• TRECHO DO DOCUMENTO:
************

11. Aprimorar o Plano Municipal de Combate aos Desastres Climáticos, também direcionando especial atenção a estes territórios, e incluir protocolos de resposta a eventos climáticos extremos adequados à realidade das comunidades com gerenciamento de ameaças, gerenciamento de vulnerabilidades, gerenciamento de emergência ou resposta imediata (durante o desastre) e, finalmente, gestão de reabilitação e de reconstrução (pós desastre).
12. Promover o Enfrentamento do Controle Armado dos Territórios Populares e criar estratégias de redução na expansão dos grupos criminais armados (facções do tráfico de drogas e grupos de milícias) através de levantamento de informações e diagnósticos; atendimento à juventude com equipamentos de interesse e ações focadas na autoestima e promoção de direitos e prestação integral de serviços urbanos nos territórios pelo poder público. Frear o Extermínio e encarceramento da Juventude Negra.
SAÚDE
13. Entender a qualidade da moradia como um elemento inseparável da saúde pública, capacitando os agentes de saúde para observarem os aspectos físicos dos imóveis e tornando a Rede Bem Estar (ou politicas públicas similares) também uma ferramenta de trabalho dos projetos habitacionais municipais. Dada a solidez dos equipamentos de saúde, sua diversidade de profissionais e a permeabilidade nos territórios, se faz necessário e já é documentado como eficiente vincular as pastas de habitação e saúde.
MOBILIDADE
14. Qualificar o aplicativo “Ônibus GV” de modo a também incluir as linhas com integração e indicar as mudanças temporárias de rota dos coletivos, algo que beneficiará toda a cidade, mas especialmente as periferias que possuem acesso limitado a linhas de ônibus ou problemas recorrentes com interdição de ruas ou interrupção do serviço.
15. Aplicar também nos bairros periféricos projetos municipais de requalificação urbana dimensionada para a segurança do cidadão e qualificação da experiência do pedestre, como as “zonas trinta”, as ruas de pedestre, redutores físicos de velocidade e medidas moderadoras do tráfego (deflexões verticais e horizontais na pista, rotatórias, redução do raio de giro, a regulamentação de prioridades, as marcas viárias, largura ótica, estreitamento de pista, faixas de alinhamento, superfícies diferenciadas, entradas e portais, ilhas centrais, qualificação de calçadas, mobiliário e iluminação e por fim medidas de paisagismo). Em tais intervenções, para além do investimento nas obras físicas, será primordial um trabalho de comunicação comunitária, reeducação e mudança de paradigmas.
16. Estudar e compreender as especificidades dos bairros em morros da cidade, pensando em soluções de mobilidade e infraestrutura mais adequadas às realidades locais, como por exemplo, equipamento de urbanos para vencer planos elevados, elevadores públicos e a construção e manutenção de bicicletários públicos nos “pés dos morros”, nos quais residentes das porções mais altas poderão deixar suas bicicletas em segurança e obter mais conforto na opção por este modal em seu cotidiano.
INFRAESTRUTURA E URBANIZAÇÃO DE FAVELAS
17. Fornecimento de água potável , tratada, com pressão e volume adequados a todas as famílias do território. As interrupções de abastecimento, recorrentes nos territórios, são inadmissíveis e este problema não poderá mais ser adiado, sendo proposta uma coalizão entre todas esferas de poder para solucionar esta grave violação de direitos.

************

(Anotações de caixas delimitadoras)

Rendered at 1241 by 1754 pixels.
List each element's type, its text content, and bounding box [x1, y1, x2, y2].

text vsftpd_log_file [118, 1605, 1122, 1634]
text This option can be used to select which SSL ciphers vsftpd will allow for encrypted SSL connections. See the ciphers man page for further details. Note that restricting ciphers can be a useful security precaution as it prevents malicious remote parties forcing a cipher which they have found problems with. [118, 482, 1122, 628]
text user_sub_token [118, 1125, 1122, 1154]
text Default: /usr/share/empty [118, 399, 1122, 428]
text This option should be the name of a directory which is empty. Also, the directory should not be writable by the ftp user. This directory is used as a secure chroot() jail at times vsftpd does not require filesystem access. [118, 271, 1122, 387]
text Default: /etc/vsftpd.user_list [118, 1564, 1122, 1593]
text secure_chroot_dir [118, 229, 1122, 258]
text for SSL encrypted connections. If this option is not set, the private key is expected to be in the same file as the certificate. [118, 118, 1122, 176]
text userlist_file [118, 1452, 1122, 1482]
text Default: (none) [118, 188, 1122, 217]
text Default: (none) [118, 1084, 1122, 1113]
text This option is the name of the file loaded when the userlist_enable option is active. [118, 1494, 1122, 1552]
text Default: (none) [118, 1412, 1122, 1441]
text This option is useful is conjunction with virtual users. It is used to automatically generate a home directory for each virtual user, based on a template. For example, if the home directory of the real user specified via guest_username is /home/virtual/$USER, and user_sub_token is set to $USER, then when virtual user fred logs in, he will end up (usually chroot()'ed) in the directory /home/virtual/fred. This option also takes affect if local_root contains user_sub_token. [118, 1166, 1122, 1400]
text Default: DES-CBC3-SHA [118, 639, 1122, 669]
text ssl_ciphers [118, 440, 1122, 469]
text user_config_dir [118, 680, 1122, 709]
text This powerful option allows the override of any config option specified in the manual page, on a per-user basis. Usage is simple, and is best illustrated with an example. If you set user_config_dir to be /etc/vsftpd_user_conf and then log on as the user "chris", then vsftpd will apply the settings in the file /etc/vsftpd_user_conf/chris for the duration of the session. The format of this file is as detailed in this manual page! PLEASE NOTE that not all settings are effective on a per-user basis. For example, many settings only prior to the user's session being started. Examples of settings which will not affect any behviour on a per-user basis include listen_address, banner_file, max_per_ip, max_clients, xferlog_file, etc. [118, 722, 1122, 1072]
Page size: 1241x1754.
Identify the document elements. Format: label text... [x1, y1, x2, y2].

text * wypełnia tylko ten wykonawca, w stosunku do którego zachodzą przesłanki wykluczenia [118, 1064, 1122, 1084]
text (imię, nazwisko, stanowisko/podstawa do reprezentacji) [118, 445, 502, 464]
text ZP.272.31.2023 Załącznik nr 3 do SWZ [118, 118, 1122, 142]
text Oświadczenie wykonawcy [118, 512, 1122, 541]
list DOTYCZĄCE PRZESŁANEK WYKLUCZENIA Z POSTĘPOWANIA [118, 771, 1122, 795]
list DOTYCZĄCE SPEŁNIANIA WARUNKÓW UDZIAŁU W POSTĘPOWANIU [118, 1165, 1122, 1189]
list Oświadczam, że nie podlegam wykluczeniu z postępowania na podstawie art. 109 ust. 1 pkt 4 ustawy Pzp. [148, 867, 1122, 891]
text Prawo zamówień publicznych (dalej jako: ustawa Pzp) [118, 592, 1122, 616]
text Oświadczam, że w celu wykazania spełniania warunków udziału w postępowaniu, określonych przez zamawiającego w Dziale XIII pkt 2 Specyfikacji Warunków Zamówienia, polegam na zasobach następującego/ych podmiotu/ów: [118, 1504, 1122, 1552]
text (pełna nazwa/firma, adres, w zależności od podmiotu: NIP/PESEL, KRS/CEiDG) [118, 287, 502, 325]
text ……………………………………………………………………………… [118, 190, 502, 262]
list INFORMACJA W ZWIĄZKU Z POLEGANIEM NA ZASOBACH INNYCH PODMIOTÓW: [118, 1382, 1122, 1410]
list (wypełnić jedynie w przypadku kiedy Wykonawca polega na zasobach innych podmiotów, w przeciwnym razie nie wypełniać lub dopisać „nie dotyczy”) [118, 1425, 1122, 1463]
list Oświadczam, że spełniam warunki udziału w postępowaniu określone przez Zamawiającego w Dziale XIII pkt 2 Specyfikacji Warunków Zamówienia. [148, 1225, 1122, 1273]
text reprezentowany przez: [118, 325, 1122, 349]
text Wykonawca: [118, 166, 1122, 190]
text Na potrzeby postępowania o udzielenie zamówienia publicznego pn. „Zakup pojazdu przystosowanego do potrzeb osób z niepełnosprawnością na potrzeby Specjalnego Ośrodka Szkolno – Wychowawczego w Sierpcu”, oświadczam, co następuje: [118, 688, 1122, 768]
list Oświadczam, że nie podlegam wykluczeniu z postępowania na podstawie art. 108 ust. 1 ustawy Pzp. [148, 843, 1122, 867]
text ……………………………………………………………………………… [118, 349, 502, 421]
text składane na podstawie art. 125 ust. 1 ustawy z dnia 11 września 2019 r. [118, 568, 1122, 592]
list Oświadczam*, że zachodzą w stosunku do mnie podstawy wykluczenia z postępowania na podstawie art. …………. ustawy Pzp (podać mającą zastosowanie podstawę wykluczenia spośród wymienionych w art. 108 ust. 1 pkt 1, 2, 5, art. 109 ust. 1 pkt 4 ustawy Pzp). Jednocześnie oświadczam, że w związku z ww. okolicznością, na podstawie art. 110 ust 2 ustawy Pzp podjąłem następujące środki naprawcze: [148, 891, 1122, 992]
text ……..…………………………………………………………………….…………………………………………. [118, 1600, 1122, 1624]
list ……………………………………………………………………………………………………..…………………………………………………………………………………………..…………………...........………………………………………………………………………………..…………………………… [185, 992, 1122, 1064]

************

• TAREFAS PROPOSTAS:
A. No trecho das propostas municipais, qual aplicativo a proposta 14 sugere qualificar?
B. Prossiga com o trecho das propostas municipais logo após a última frase apresentada.

• RESPOSTAS ESCRITAS:
A. O aplicativo “Ônibus GV”.

B.
18. Consolidar a infraestrutura urbana das periferias e territórios populares com universalização do saneamento, da drenagem de águas pluviais, da regularização do abastecimento de água; a implantação de parques públicos; a implementação de ações e obras para a prevenção dos desastres. Entender a infraestrutura urbana ampliada com a provisão de uma rede pública de equipamentos de qualidade arquitetônica, que agreguem os serviços de educação em tempo integral, cultura, esporte e lazer, além de creches e outros serviços de necessidade comunitária.
19. Promover o Restaurante Popular como política pública irrevogável ao entender este equipamento como forma de garantir alimentação acessível à população de baixa renda, à população flutuante dentro da região metropolitana e à população em situação de rua.
20. Compreender as especificidades dos bairros autoconstruídos, ao submeter e adaptar os conhecimentos técnicos à realidade concreta existente dos serviços urbanos, como exemplo, a densidade flutuante com tendência de crescimento, as ligações irregulares (muitas vezes devido à falta de assistência técnica e recursos para a execução correta), a reduzida porção de área permeável e especial atenção às obras de saneamento. Estabelecer uma postura educativa e participativa diante da inadequação, aumenta a chance de soluções melhores e mais duradouras.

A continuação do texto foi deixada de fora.